◆ Instrução A
No trecho selecionado abaixo, qual é o título do segundo texto de João dos Reis Silva Júnior?
◆ Instrução B
No trecho selecionado abaixo, reescreva de forma mais curta o parágrafo que começa com “O primeiro, intitulado”, mantendo as informações principais.
◆ Instrução C
Escreva a continuação da resposta sobre as eleições do ANDES-SN, a partir do ponto em que o trecho selecionado abaixo termina.

Por MARIA CARAMEZ CARLOTTO*
Uma resposta a dois textos de João dos Reis Silva Júnior
1.
João dos Reis Silva Júnior publicou, recentemente, no site A Terra é Redonda, dois textos sobre as eleições do ANDES-SN.
O primeiro, intitulado “Notas sobre o movimento docente” saiu durante as eleições do nosso sindicato nacional. Por várias razões, inclusive por estar integralmente dedicada à campanha da Chapa 4 – Oposição para Renovar o ANDES-SN –, não tive como responder à época. O segundo chamado “O ANDES-SN sob o domínio do capital fictício” saiu ontem, dia 27 de maio. Como se trata de um mesmo conjunto de argumentos, respondo os dois juntos neste breve texto.
Começo por uma anedota, mas que ajuda a entender a raiz da minha discordância com o autor: recebi o segundo texto de João dos Reis quando finalizava uma proposta de texto em que fazia uma avaliação rápida das medidas adotadas pelo Governo Federal, de recomposição parcial do orçamento das IFES, à luz dos embates que existem, hoje, em torno da importância e do sentido da universidade pública.
Ou seja, no exato momento em que estávamos todos atentos e atuantes às/nas disputas pelo orçamento público, João dos Reis Silva Júnior discorria sob a captura da universidade e do movimento docente pelo “capital fictício” sem falar sobre o tema. Essa captura sem dúvida que se manifesta em práticas cotidianas como ele aponta, mas é difícil negar que sua expressão mais dramática é o estrangulamento do financiamento público à educação superior.
Eis aqui a raiz da minha divergência: o texto de João dos Reis esboça uma crítica aparentemente radical à situação da universidade pública sob a dominância do capital fictício/financeiro, apontando a captura de tudo e todos por essa “lógica”, mas o faz prescindindo completamente de mediações.

◆ Dados fornecidos
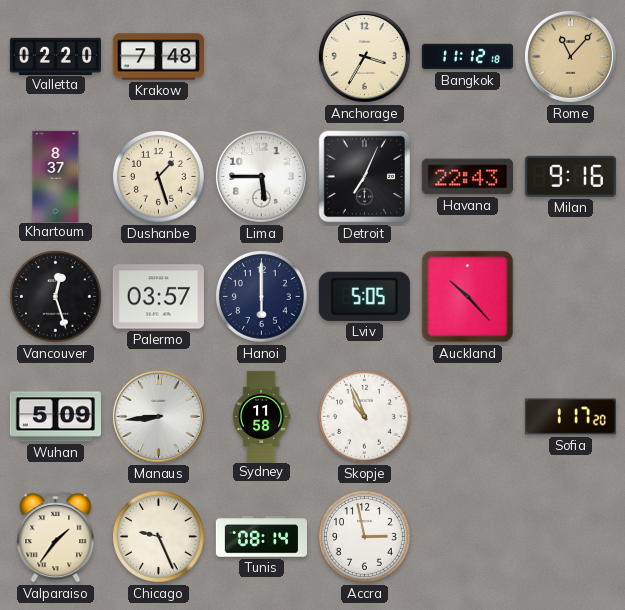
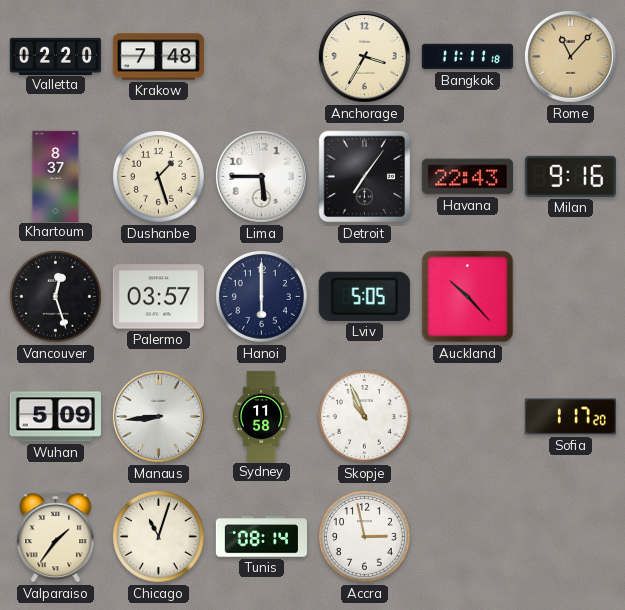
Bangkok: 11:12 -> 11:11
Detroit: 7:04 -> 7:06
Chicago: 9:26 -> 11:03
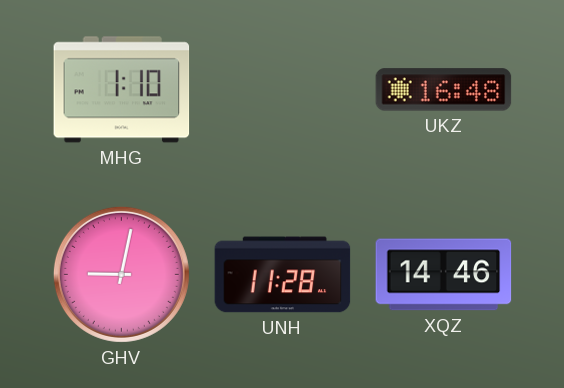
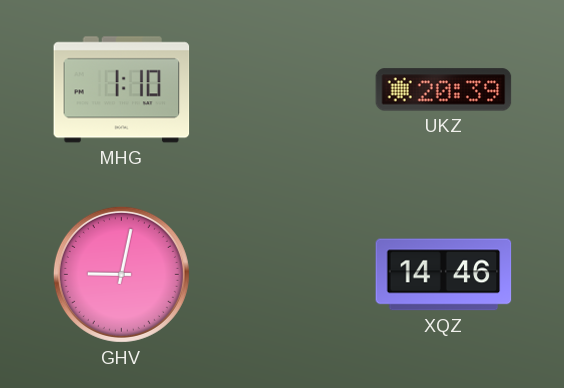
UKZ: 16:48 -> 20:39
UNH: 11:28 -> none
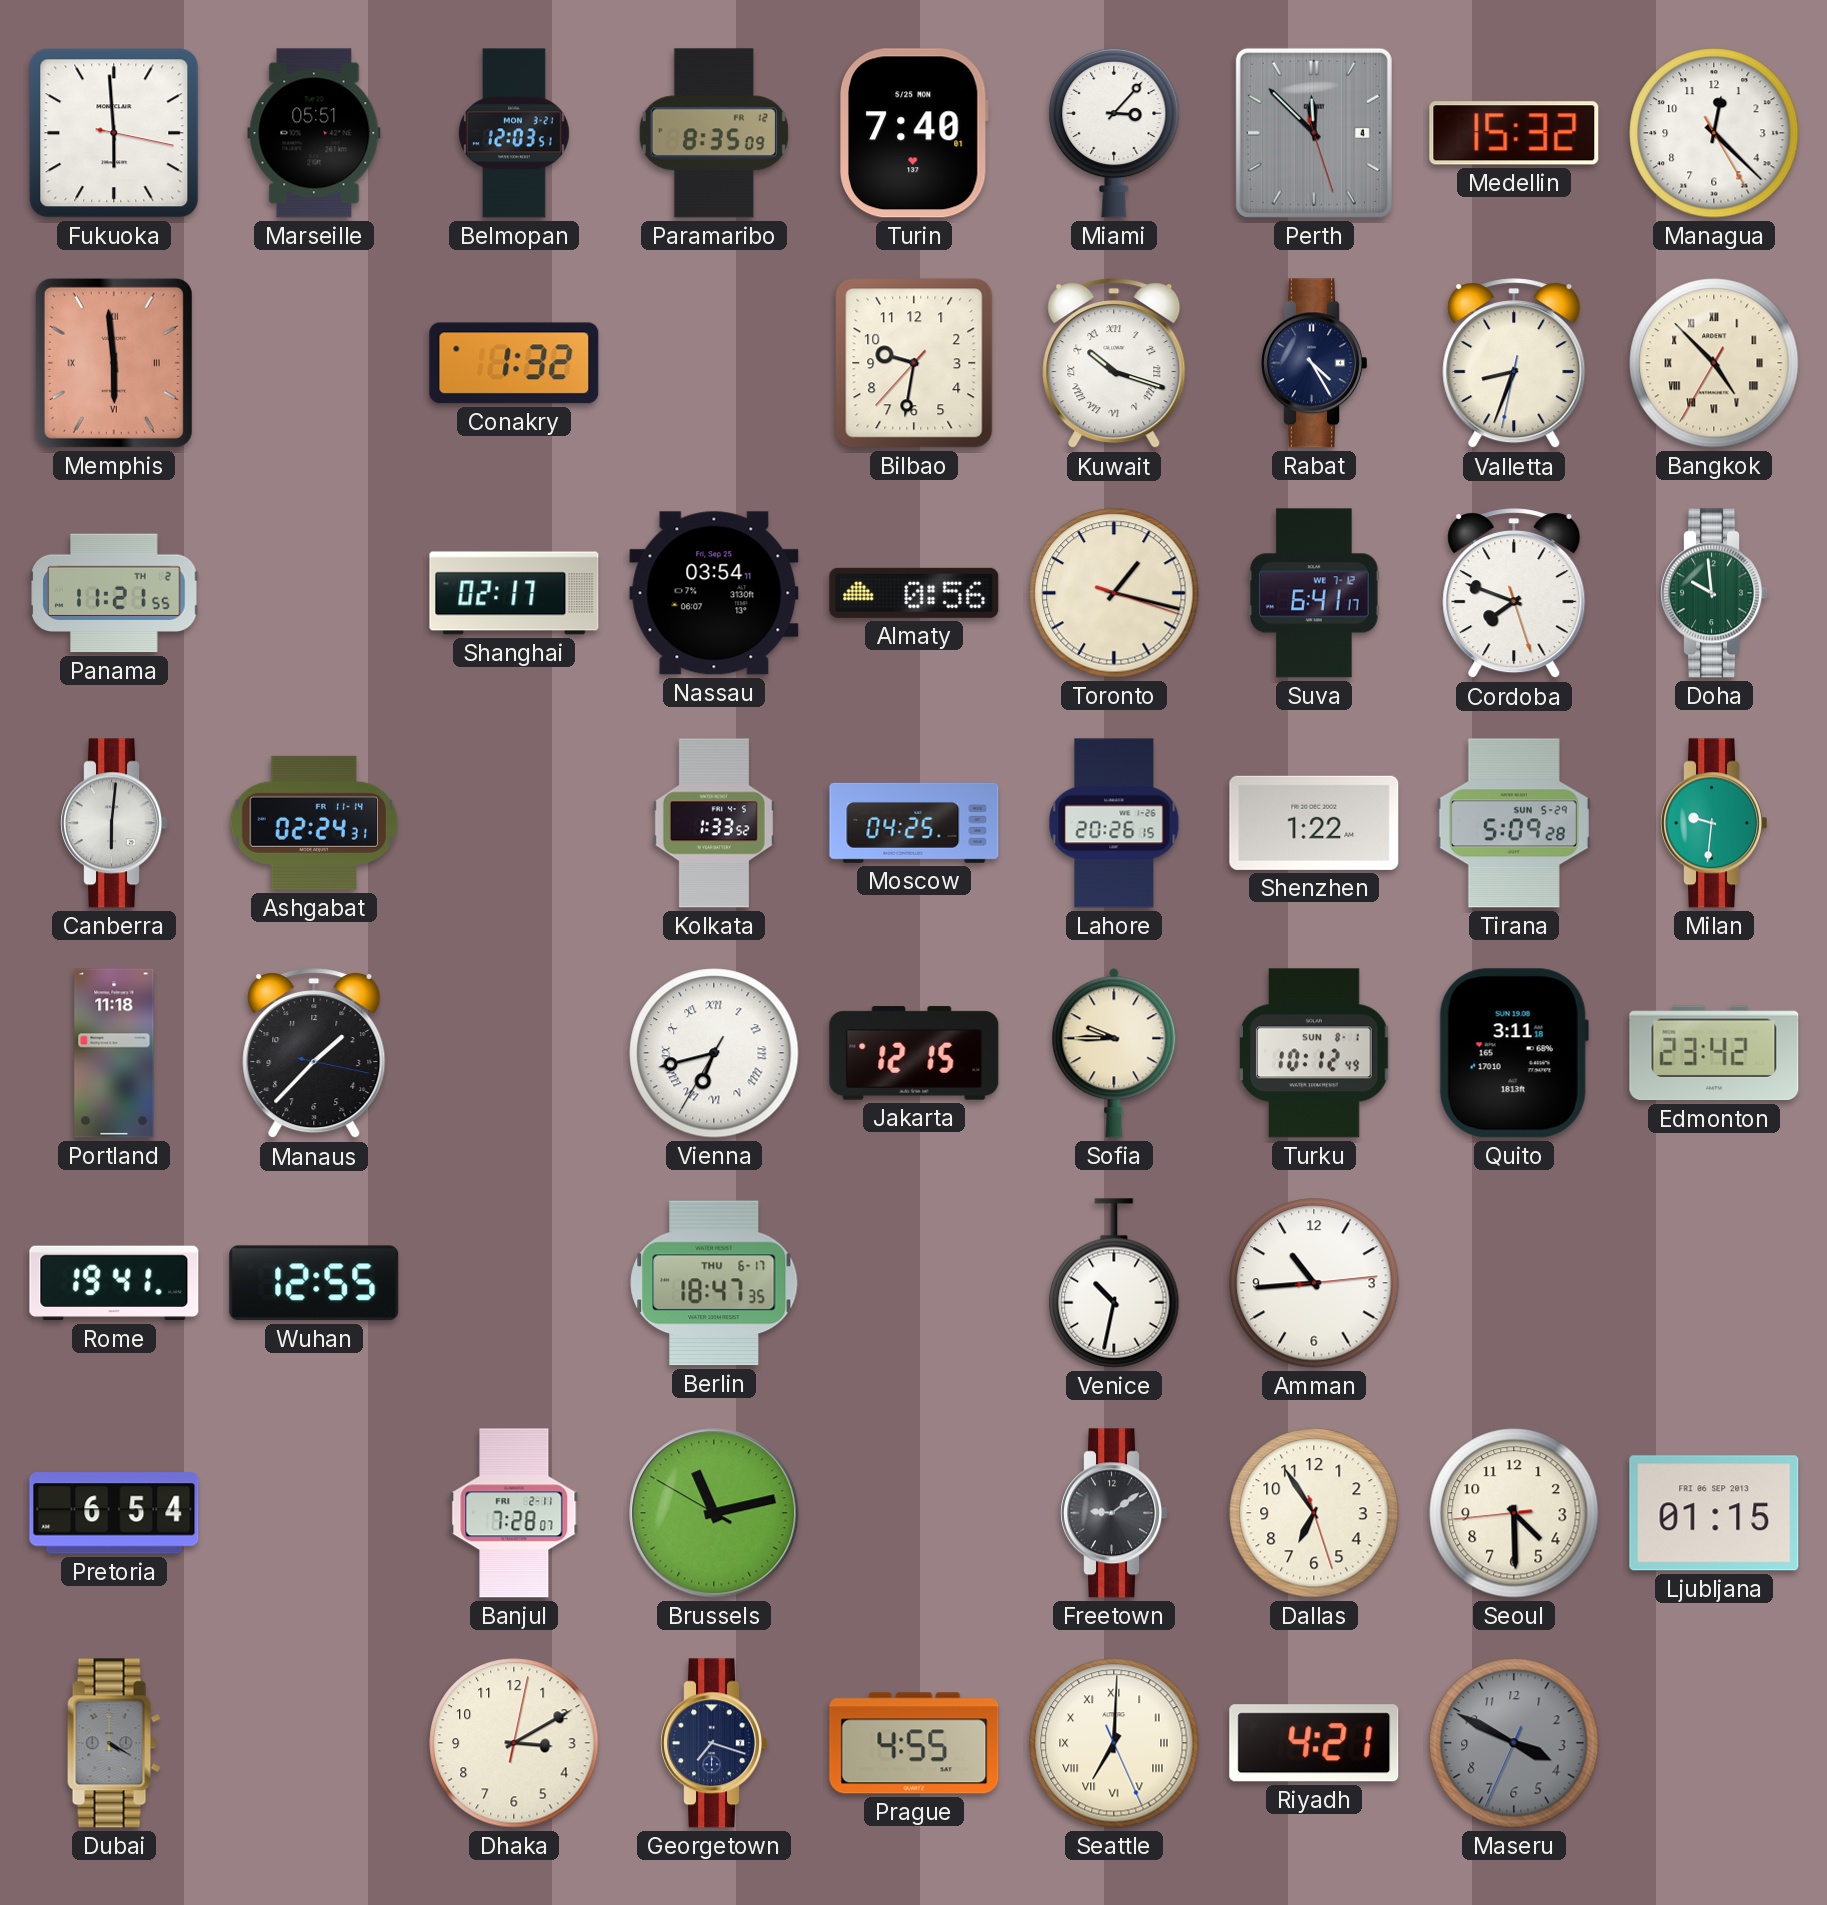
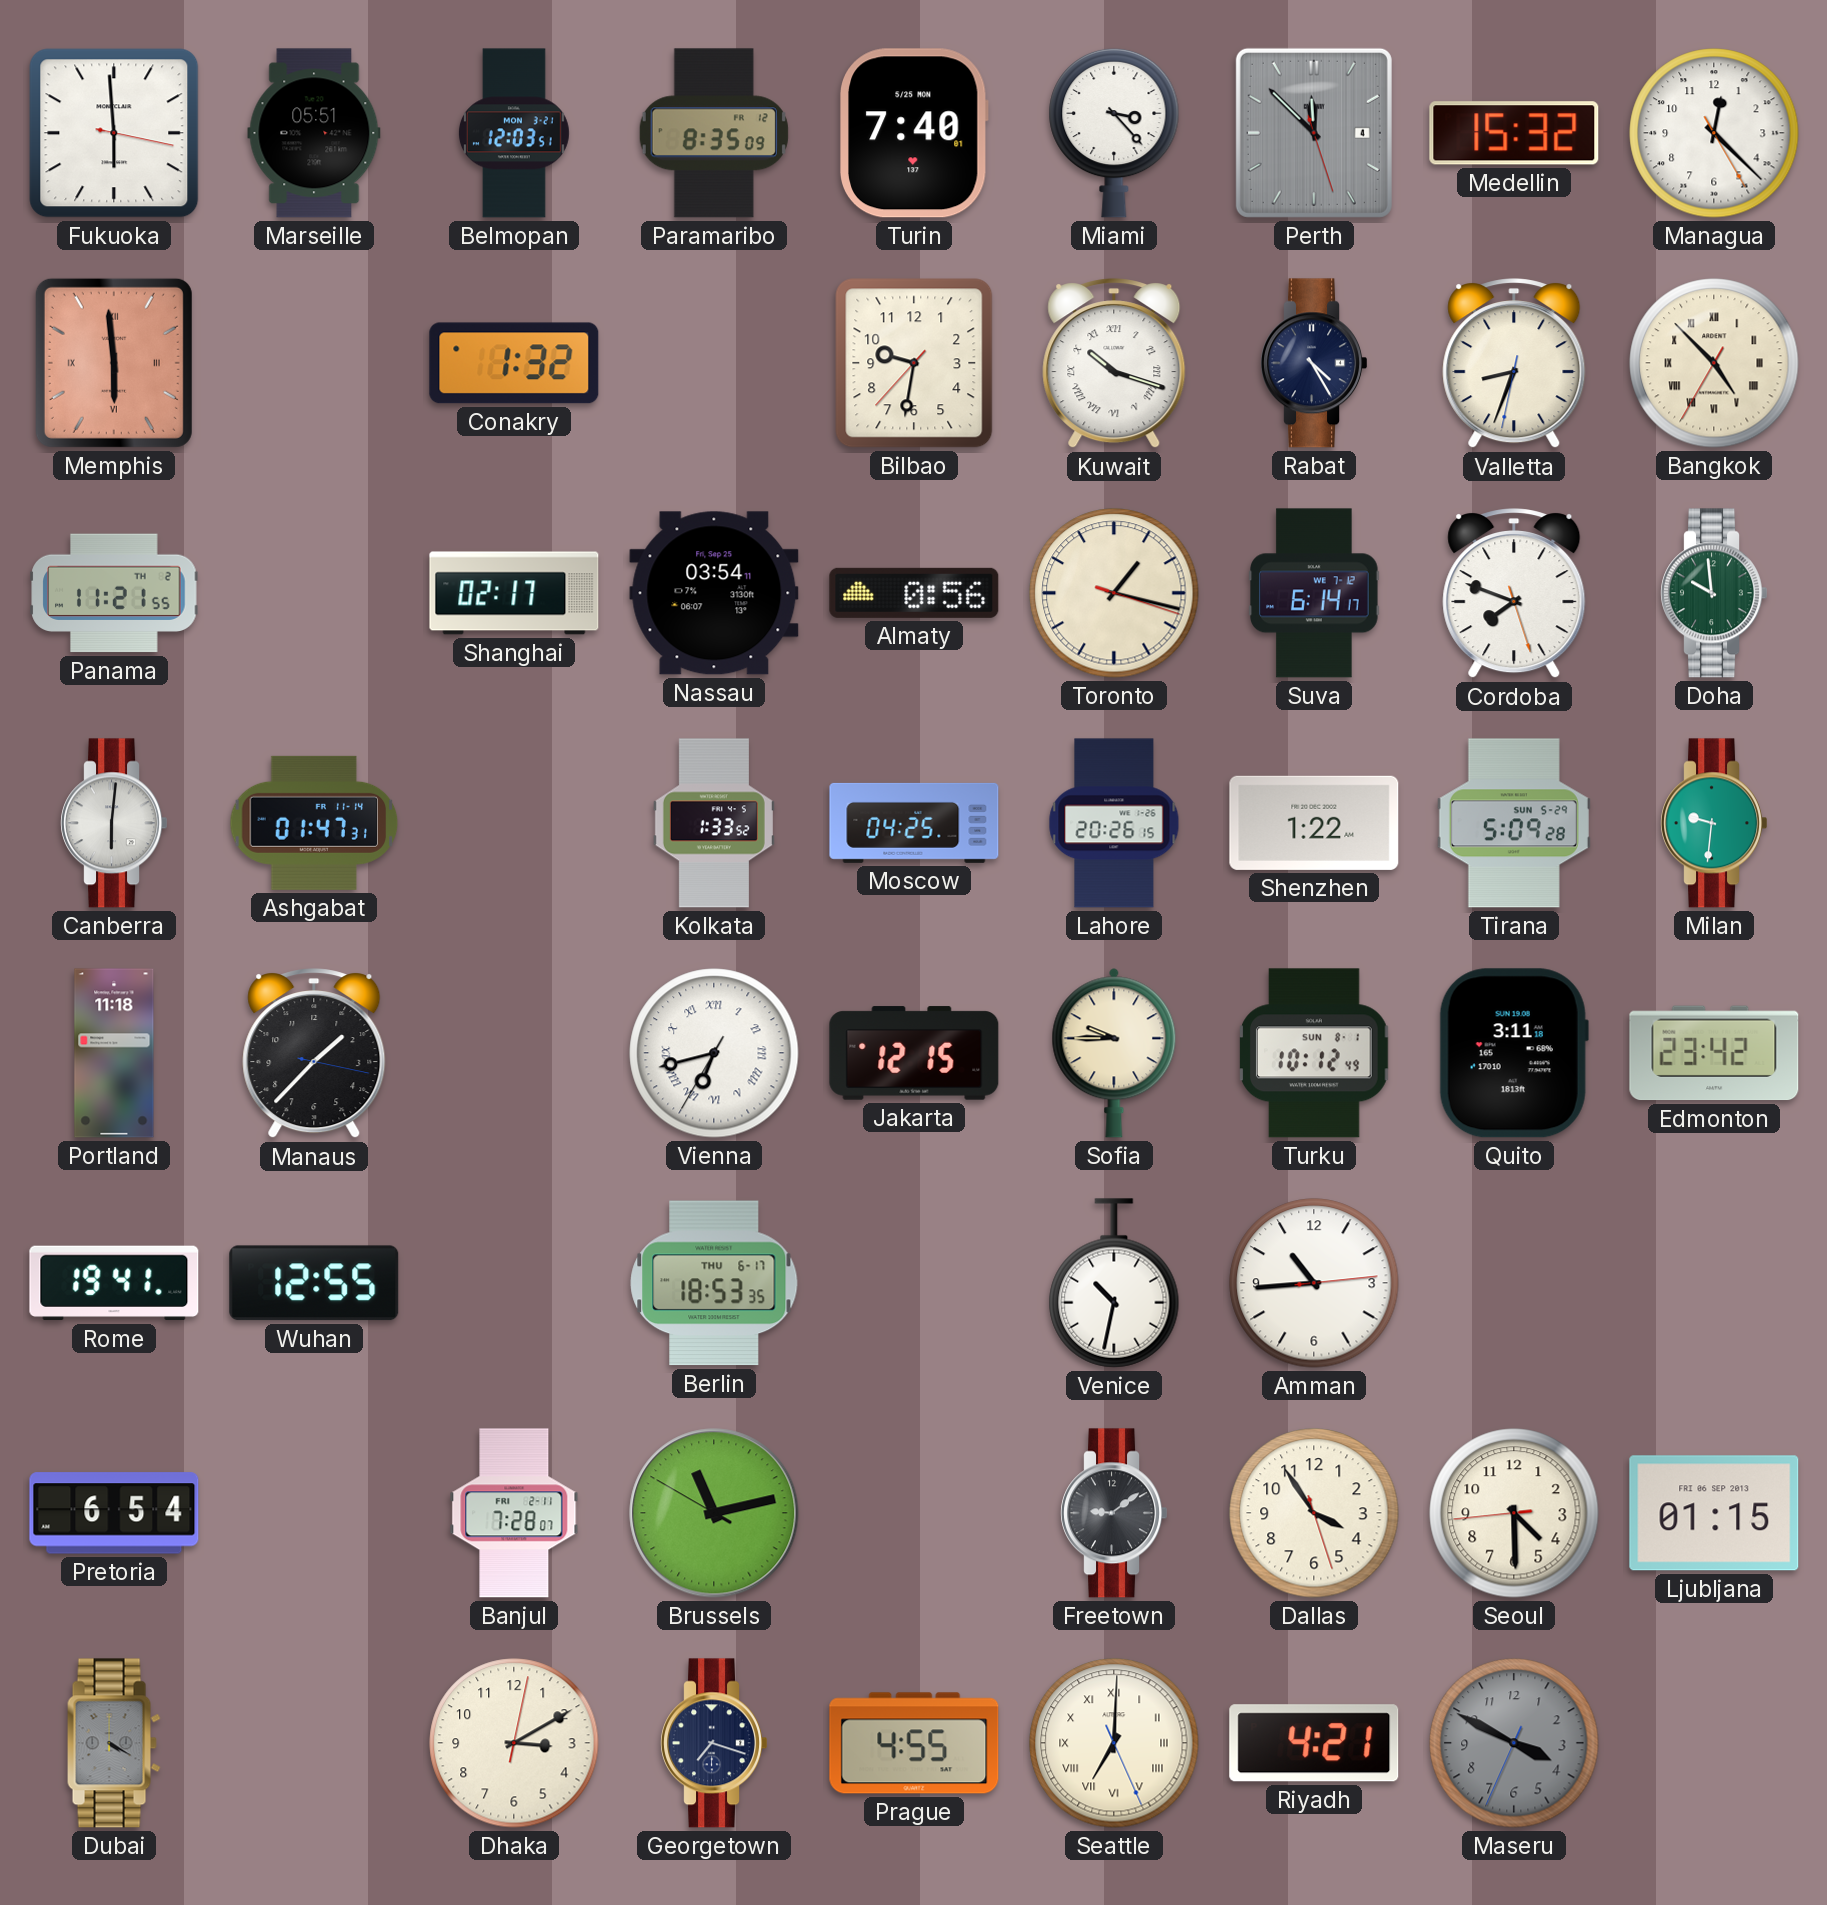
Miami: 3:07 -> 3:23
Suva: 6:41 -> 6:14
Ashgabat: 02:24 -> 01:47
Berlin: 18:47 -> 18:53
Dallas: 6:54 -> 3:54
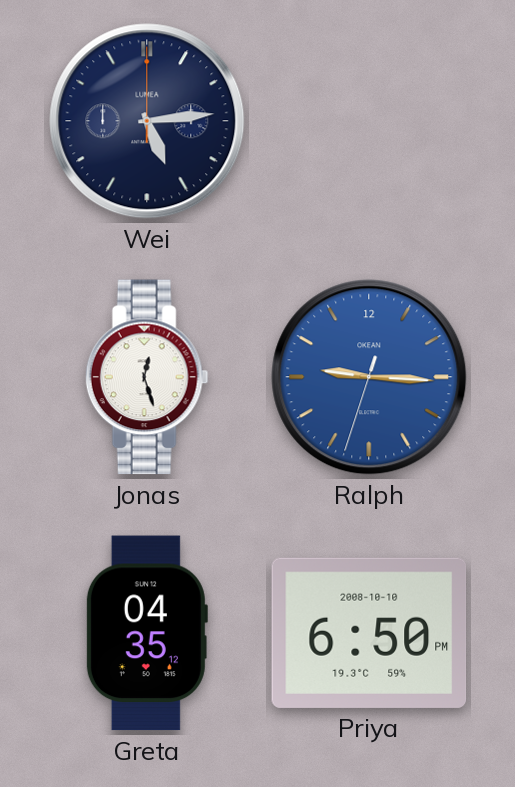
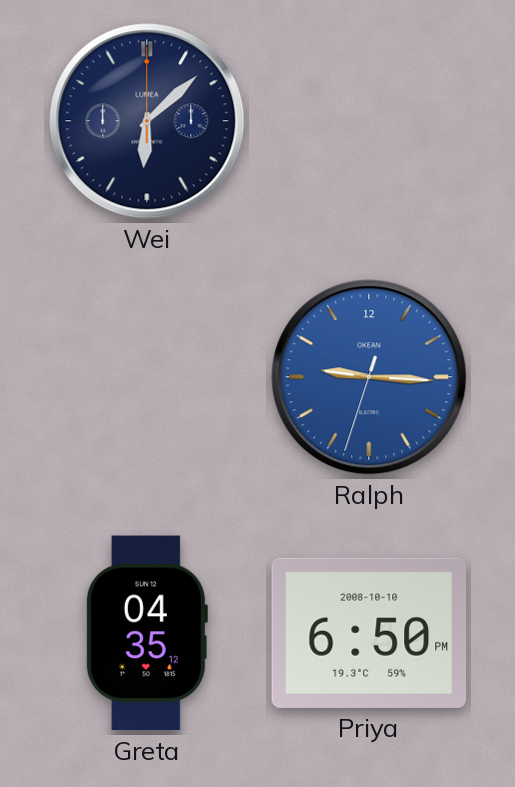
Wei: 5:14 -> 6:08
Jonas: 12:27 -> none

◆ Resposta correta A
“O ANDES-SN sob o domínio do capital fictício”.

◆ Resposta correta B
O primeiro texto, “Notas sobre o movimento docente”, saiu durante as eleições do nosso sindicato nacional. Não pude respondê-lo na época, entre outros motivos por estar dedicada à campanha da Chapa 4 – Oposição para Renovar o ANDES-SN. O segundo, “O ANDES-SN sob o domínio do capital fictício”, saiu ontem, 27 de maio. Como os argumentos são os mesmos, respondo aos dois juntos.

◆ Resposta correta C
No esquema de João dos Reis Silva Júnior não existe Estado, não existe disputa pelo orçamento público, não existe Arcabouço Fiscal, não existe o estancamento do processo de expansão das universidades públicas, não existe a transformação radical do seu alunado por meio da sua democratização interna, não existem as reações elitistas a esses processos, sejam elas de roupagem neoliberal ou negacionista/neofascista, não existem as tentativas de resistência a esses ataques em movimentos dos mais variados tipos.
O que existe, para o autor, é apenas o que ele descreve como “a lógica do capital fictício” (…) “uma forma social de valorização sem substância produtiva, alimentada pela financeirização do fundo público, pela competição reputacional e pela transformação do conhecimento em ativo intangível”. Por meio de quais processos de disputa essa lógica se impõe segundo João dos Reis Silva Júnior? Não sabemos.
2.
Por tudo isso, no texto de João dos Reis, apesar de haver considerações sobre o quadro político, não existe política no sentido forte da palavra. E, justamente por isso, apesar de parecer uma crítica radical contra tudo e contra todos, termina por contribuir para a manutenção do status quo, ou, se quisermos, para a desmobilização que ele mesmo condena. Não por acaso, apesar de toda a crítica ao ANDES-SN, o texto foi divulgado com certo entusiasmo por apoiadores da atual diretoria ou, se quisermos, pelo campo que orbita em torno do coletivo ANDES pela base.
É verdade que João dos Reis corretamente identifica que “as eleições de maio de 2025 para a diretoria do ANDES-SN foram marcadas por forte fragmentação política, baixa participação da base”. Mas ele vai além. Na sequência, afirma que a eleição foi marcada também pela “pela ausência de uma proposta de ruptura com a financeirização da universidade pública brasileira”.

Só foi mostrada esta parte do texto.